We consider a study map with a number of observed cases and risk population for each region. The original circular scan algorithm randomly chooses one region as the first zone and calculates its respective LLR. In the next step a new zone is created including the first region and the region closest to it according the euclidean distance between their centroids and the respective LLR is calculated. This process is repeated until the zone population exceeds a certain percentage of the total population of the map. In our spatial flow scan algorithm everything works in the same manner except that the degree of proximity of two regions is given by the flow of people between them, the higher the flow between the regions closest one is the other. Instead of considering an order of increasing distances to add a region and create a new zone our algorithm uses a decreasing flow of people. In this way we can obtain a zone/cluster candidate composed of a number of non necessarily connected regions.

Results

Minas Gerais state is located in Brazil south-eastern region composed of 853 municipalities or regions with an estimated population of 19,150,344 in 2005. All data were obtained from the Brazilian Ministry of Health (WWW.DATASUS.GOV.BR) and Brazilian Institute of Geography and Statistics (WWW.IBGE.GOV.BR). In the period of 2003 to 2008 were recorded 20,912 homicides at a rate of 22 cases per 100,000. To measure the flow of people between the cities we obtain the data of bus round trips between all the 853 Minas Gerais municipalities from state department of highways (www.der.mg.gov.br). As a large number of pairs of cities have zero bus trips between them we use a gravity model [3] to estimate the flow of people. We use 30% as upper percentage for a zone population. With the real data of homicides cases the original circular scan found a significant cluster containing the city of Belo Horizonte which is the Minas Gerais state capital and large urban area that include Belo Horizonte and 22 more cities totalizing a population of about 3.5 milion people. Our adapted spatial scan algorithm also found a similar cluster including the capital Belo Horizonte but with two small cities less.

Conclusions

In simulation studies where the real cluster is known we observe that our spatial flow scan algorithm has a performance similar to the circular scan concerning detection power and slightly worse in relation to the positive predicted value (PPV) and the sensitivity when the real cluster is regular. However, the performance of our algorithm is clearly better with regard to the sensitivity and the PPV when the real cluster is irregular and or non-connected.


Acknowledgments

SJF acknowledges the support by Fapemig, MG, Brazil.


References
1.. Kulldorff M. A Spatial Scan Statistic, Comm.
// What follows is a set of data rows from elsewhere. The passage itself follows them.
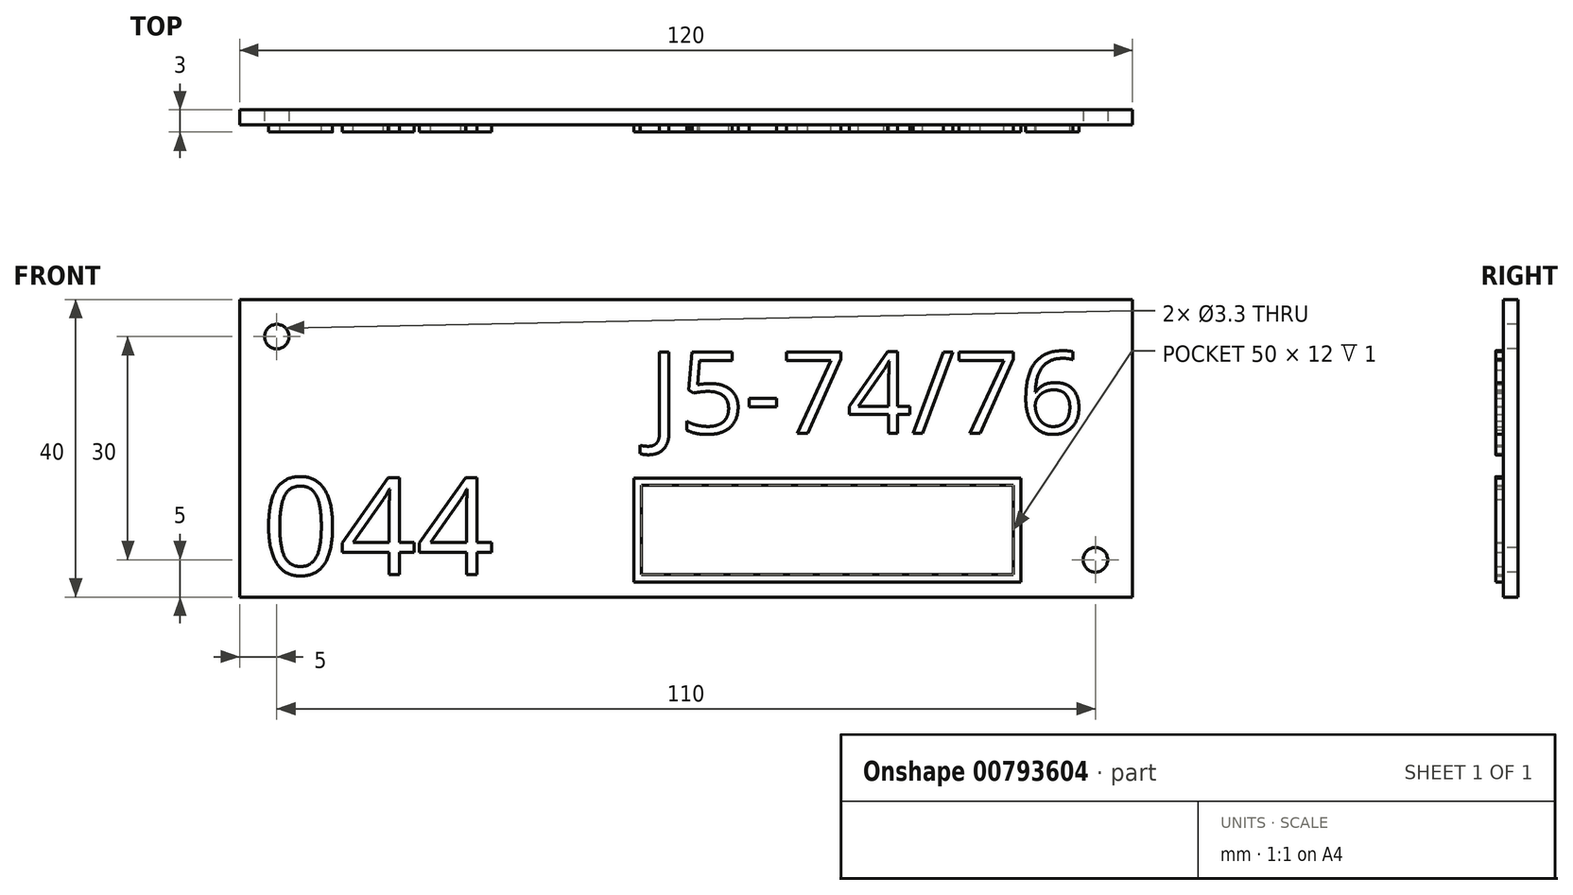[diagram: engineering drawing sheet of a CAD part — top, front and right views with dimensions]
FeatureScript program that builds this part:
annotation { "Feature Type Name" : "Feature", "Feature Type Description" : "" }
export const myFeature = defineFeature(function(context is Context, id is Id, definition is map)
    precondition{}
    {
        {
            var Q0;
            Q0=qCreatedBy(makeId("Front.planeOp"),FACE);
            var sketch = newSketch(context, id + "F0", { "sketchPlane" : qUnion([Q0])});
            skLineSegment(sketch, "E0.bottom", {"start": v(60, -20) * mm, "end": v(-60, -20) * mm});
            skLineSegment(sketch, "E0.top", {"start": v(60, 20) * mm, "end": v(-60, 20) * mm});
            skLineSegment(sketch, "E0.left", {"start": v(60, -20) * mm, "end": v(60, 20) * mm});
            skLineSegment(sketch, "E0.right", {"start": v(-60, -20) * mm, "end": v(-60, 20) * mm});
            skPoint(sketch, "E0.middle", {"position": v(0, 0) * mm});
            skSolve(sketch);
        }
        {
            var Q0;
            Q0=makeQuery(id+"F0.imprint","IMPRINT",FACE,{"disambiguationData":[TD([[makeQuery(id+"F0.imprint","IMPRINT",EDGE,{"derivedFrom":sQuery(id+"F0.wireOp",EDGE,"E0.bottom")}),-1.0]])]});
            extrude(context, id + "F1", {"entities" : qUnion([Q0]), "depth" : 2 * mm});
        }
        {
            var Q0;
            Q0=makeQuery(id+"F1.opExtrude","CAP_FACE",FACE,{"disambiguationData":[OSD([sQuery(id+"F0.wireOp",EDGE,"E0.bottom"),sQuery(id+"F0.wireOp",EDGE,"E0.top"),sQuery(id+"F0.wireOp",EDGE,"E0.left"),sQuery(id+"F0.wireOp",EDGE,"E0.right")])],"isStart":false});
            var sketch = newSketch(context, id + "F2", { "sketchPlane" : qUnion([Q0])});
            skPoint(sketch, "E1", {"position": v(-55, 15) * mm});
            skPoint(sketch, "E2", {"position": v(55, -15) * mm});
            skSolve(sketch);
        }
        {
            var Q0;
            Q0=sQuery(id+"F2.wireOp",VERTEX,"E1");
            var Q1;
            Q1=sQuery(id+"F2.wireOp",VERTEX,"E2");
            var Q2;
            Q2=makeQuery(id+"F1.opExtrude","SWEPT_BODY",BODY,{"disambiguationData":[OSD([sQuery(id+"F0.wireOp",EDGE,"E0.bottom"),sQuery(id+"F0.wireOp",EDGE,"E0.top"),sQuery(id+"F0.wireOp",EDGE,"E0.left"),sQuery(id+"F0.wireOp",EDGE,"E0.right")])]});
            hole(context, id + "F3", {"style" : HoleStyle.SIMPLE, "endStyle" : HoleEndStyle.THROUGH, "holeDiameter" : 3.3 * mm, "locations" : qUnion([Q0, Q1]), "scope" : qUnion([Q2]), "isTappedThrough" : true});
        }
        {
            var Q0;
            Q0=makeQuery(id+"F1.opExtrude","CAP_FACE",FACE,{"disambiguationData":[OSD([sQuery(id+"F0.wireOp",EDGE,"E0.bottom"),sQuery(id+"F0.wireOp",EDGE,"E0.top"),sQuery(id+"F0.wireOp",EDGE,"E0.left"),sQuery(id+"F0.wireOp",EDGE,"E0.right")])],"isStart":false});
            var sketch = newSketch(context, id + "F4", { "sketchPlane" : qUnion([Q0])});
            skText(sketch, "E3", { "text": "J5-74/76", "fontName": "OpenSans-Regular.ttf"});
            const initialGuessF4  = {"E3": [-0.005, 0.002, 1, 0, 0.01105]};
            skSetInitialGuess(sketch, initialGuessF4);
            skSolve(sketch);
        }
        {
            var Q0;
            Q0=qSketchRegion(id+"F4",true);
            extrude(context, id + "F5", {"entities" : qUnion([Q0]), "operationType" : NewBodyOperationType.ADD, "depth" : 1 * mm});
        }
        {
            var Q0;
            {var subQ0=sQuery(id+"F0.wireOp",EDGE,"E0.top");var subQ1=sQuery(id+"F0.wireOp",EDGE,"E0.left");var subQ2=sQuery(id+"F0.wireOp",EDGE,"E0.right");var subQ3=sQuery(id+"F0.wireOp",EDGE,"E0.bottom");Q0=makeQuery(id+"F5.boolean.opBoolean","SPLIT",FACE,{"disambiguationData":[TD([makeQuery(id+"F1.opExtrude","SWEPT_FACE",FACE,{"disambiguationData":[OSD([subQ3])]})])],"derivedFrom":makeQuery(id+"F1.opExtrude","CAP_FACE",FACE,{"disambiguationData":[OSD([subQ3,subQ0,subQ1,subQ2])],"isStart":false})});}
            var sketch = newSketch(context, id + "F6", { "sketchPlane" : qUnion([Q0])});
            skText(sketch, "E4", { "text": "044", "fontName": "OpenSans-Regular.ttf"});
            const initialGuessF6  = {"E4": [-0.057, -0.017, 1, 0, 0.0131]};
            skSetInitialGuess(sketch, initialGuessF6);
            skSolve(sketch);
        }
        {
            var Q0;
            Q0=qSketchRegion(id+"F6",true);
            extrude(context, id + "F7", {"entities" : qUnion([Q0]), "operationType" : NewBodyOperationType.ADD, "depth" : 1 * mm});
        }
        {
            var Q0;
            {var subQ46=sQuery(id+"F0.wireOp",EDGE,"E0.top");var subQ48=sQuery(id+"F0.wireOp",EDGE,"E0.left");var subQ66=sQuery(id+"F0.wireOp",EDGE,"E0.right");var subQ76=sQuery(id+"F0.wireOp",EDGE,"E0.bottom");var subQ77=makeQuery(id+"F1.opExtrude","SWEPT_FACE",FACE,{"disambiguationData":[OSD([subQ76])]});Q0=makeQuery(id+"F7.boolean.opBoolean","SPLIT",FACE,{"disambiguationData":[TD([subQ77])],"derivedFrom":makeQuery(id+"F5.boolean.opBoolean","SPLIT",FACE,{"disambiguationData":[TD([subQ77])],"derivedFrom":makeQuery(id+"F1.opExtrude","CAP_FACE",FACE,{"disambiguationData":[OSD([subQ76,subQ46,subQ48,subQ66])],"isStart":false})})});}
            var sketch = newSketch(context, id + "F8", { "sketchPlane" : qUnion([Q0])});
            skLineSegment(sketch, "E5.bottom", {"start": v(45, -18) * mm, "end": v(-7, -18) * mm});
            skLineSegment(sketch, "E5.top", {"start": v(45, -4) * mm, "end": v(-7, -4) * mm});
            skLineSegment(sketch, "E5.left", {"start": v(45, -18) * mm, "end": v(45, -4) * mm});
            skLineSegment(sketch, "E5.right", {"start": v(-7, -18) * mm, "end": v(-7, -4) * mm});
            skPoint(sketch, "E5.middle", {"position": v(19, -11) * mm});
            skLineSegment(sketch, "E6.0", {"start": v(44, -5) * mm, "end": v(-6, -5) * mm});
            skLineSegment(sketch, "E6.1", {"start": v(44, -17) * mm, "end": v(44, -5) * mm});
            skLineSegment(sketch, "E6.2", {"start": v(44, -17) * mm, "end": v(-6, -17) * mm});
            skLineSegment(sketch, "E6.3", {"start": v(-6, -17) * mm, "end": v(-6, -5) * mm});
            skSolve(sketch);
        }
        {
            var Q0;
            Q0=makeQuery(id+"F8.imprint","IMPRINT",FACE,{"disambiguationData":[TD([[makeQuery(id+"F8.imprint","IMPRINT",EDGE,{"derivedFrom":sQuery(id+"F8.wireOp",EDGE,"E5.bottom")}),-1.0]])]});
            extrude(context, id + "F9", {"entities" : qUnion([Q0]), "operationType" : NewBodyOperationType.ADD, "depth" : 1 * mm});
        }
    });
Statist.Theory Meth 1997;26(6):1481–1496.
2.. Kulldorff M. SaTScan: Software for the spatial, tem-poral and space-time scan statistics. [www.satscan.org].
3.. Signorino G, Pasetto R, Gatto E, Mucciardi M, La Rocca M, Muso P. Gravity models to classify commuting vs. resident workers. An application to the analysis of residential risk in a contaminated area.Int. J. of Health Geographics 2011;10(11):1–10.

Article Categories:
  • ISDS 2012 Conference Abstracts

Keywords: Spatial scan statistics, flow of people, spatial flow scan algorithm, gravity models.